Express & Star

Comment: Rock bottom Labour really are listening, but only to themselves

Reflecting on the latest set of disastrous election results for Labour, two of the party’s more outspoken individuals offered possible solutions.

Published
Sir Keir taking a stroll in Birmingham last week with Mayoral candidate Liam Byrne, who lost, and deputy leader Angela Rayner, who he has since sacked as party chair

For soon-to-be former Unite boss Len McCluskey, a return to the vision of Jeremy Corbyn was swiftly required. Sir Keir Starmer was already a busted flush and it was time to bring true socialism back, he opined.

Lord Adonis agreed that Sir Keir’s time was up, but it was the victorious majesty of Tony Blair that Labour needed to invoke in order for the party to become electable again.

They may well be right that Sir Keir isn’t the one, after all he looked and sounded like a broken man in the interviews he clearly didn’t want to do after his party had been battered in Hartlepool.

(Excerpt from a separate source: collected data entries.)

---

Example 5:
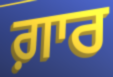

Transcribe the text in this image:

ਗ਼ਾਰ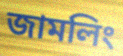
জামলিং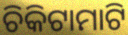
ଚିକିଟାମାଟି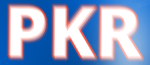
PKR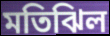
মতিঝিল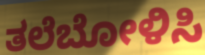
ತಲೆಬೋಳಿಸಿ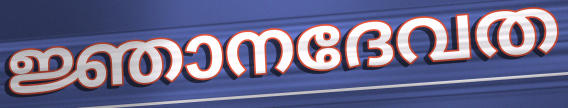
ജ്ഞാനദേവത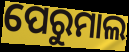
ପେରୁମାଲ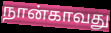
நான்காவதுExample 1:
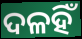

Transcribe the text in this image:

ଦଳହିଁ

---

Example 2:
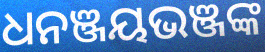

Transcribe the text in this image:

ଧନଞ୍ଜୟଭଞ୍ଜଙ୍କ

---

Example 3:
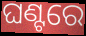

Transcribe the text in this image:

ଘଣ୍ଟରେ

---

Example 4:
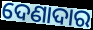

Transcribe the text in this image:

ଦେଣାଦାର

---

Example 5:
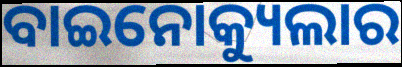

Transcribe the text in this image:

ବାଇନୋକ୍ୟୁଲାର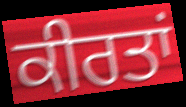
ਕੀਰਤਾਂ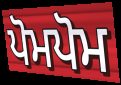
ਪੋਮਪੋਮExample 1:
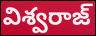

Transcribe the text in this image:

విశ్వరాజ్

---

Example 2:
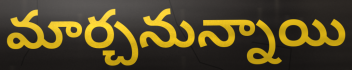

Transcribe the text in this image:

మార్చనున్నాయి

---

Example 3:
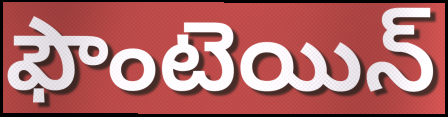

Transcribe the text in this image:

ఫౌంటెయిన్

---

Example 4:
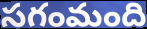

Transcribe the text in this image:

సగంమంది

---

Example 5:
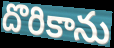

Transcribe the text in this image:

దొరికానుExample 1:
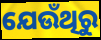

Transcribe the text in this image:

ଯେଉଁଥିରୁ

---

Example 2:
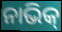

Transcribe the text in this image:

ନାଭିକ୍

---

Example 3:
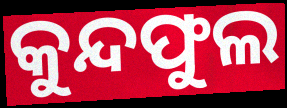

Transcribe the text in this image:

କୁନ୍ଦଫୁଲ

But like the vast majority of Labour politicians and officials, neither of them have a clue how to make Labour electable again.

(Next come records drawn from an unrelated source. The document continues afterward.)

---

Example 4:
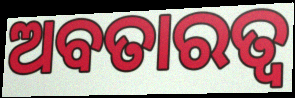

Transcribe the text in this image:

ଅବତାରତ୍ୱ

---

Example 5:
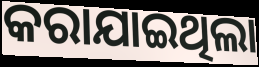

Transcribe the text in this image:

କରାଯାଇଥିଲା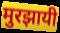
मुरझायीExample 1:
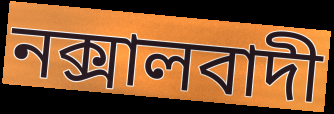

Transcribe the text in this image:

নক্সালবাদী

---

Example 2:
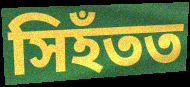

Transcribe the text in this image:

সিহঁতত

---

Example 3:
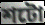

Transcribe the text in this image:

শটো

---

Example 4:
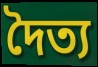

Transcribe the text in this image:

দৈত্য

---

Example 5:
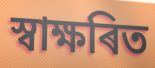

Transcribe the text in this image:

স্বাক্ষৰিত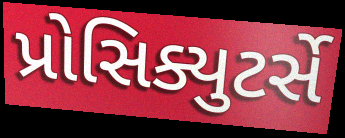
પ્રોસિક્યુટર્સેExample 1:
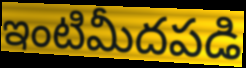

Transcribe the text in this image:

ఇంటిమీదపడి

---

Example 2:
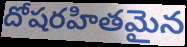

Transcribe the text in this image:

దోషరహితమైన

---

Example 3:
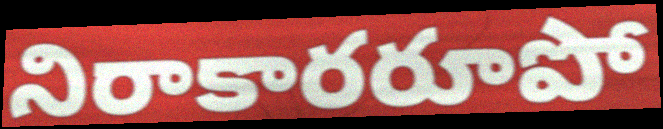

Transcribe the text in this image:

నిరాకారరూపో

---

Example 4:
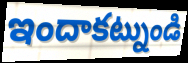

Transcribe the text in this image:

ఇందాకట్నుండి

Labour’s problems are many. The party is obsessed with pandering to members’ demands to the point where the wider electorate is ignored and often patronised.

It professes to be the party of the working class, yet peddles a London-centric worldview that makes such a sentiment seem laughable.

It is a sad indictment on Labour’s current state that the most enthused many of the party’s MPs have been over the last 12 months was when statues were being pulled down.

All of this partly explains why the Conservatives are now miles ahead in places such as Dudley, Walsall and Cannock Chase, and why Labour has lost ground in strongholds including Sunderland and Sandwell.

It certainly doesn’t help that the party keeps on making the same mistakes, over and over and over again.

Take the election for West Midlands Mayor, for example.

In 2017 they picked a career politician in Sion Simon, who ran a campaign so atrocious that it was almost as if he was trying to lose.

Having lost to Andy Street, Labour came up with Liam Byrne for this year’s election, another career politician who in his time as an MP in Birmingham’s most deprived constituency has achieved nothing of note.

Mr Byrne’s campaign was possibly even more wretched than the 2017 debacle (which he also worked on, incidentally), so it was little surprise that he slumped to a heavy defeat.

Meanwhile up in Hartlepool – where 70 per cent of people voted for Brexit – Labour put up staunch Remainer Paul Williams, who had been turfed out of another big Leave constituency Stockton South in 2019.

Same old Labour of the past decade, always saying that lessons will be learned, but never actually learning anything.

Heading into these elections, Labour’s main plan of attack was to hope that enough voters would be appalled by the BBC-led uproar over the redecoration of the PM’s flat.

If that is all Sir Keir has to offer, then he might as well give up now.

Here’s one lesson the Labour leader would be wise to take on board, should he stick around long enough to fight another day.

Never think you have reached rock bottom, because there are always deeper depths to plumb.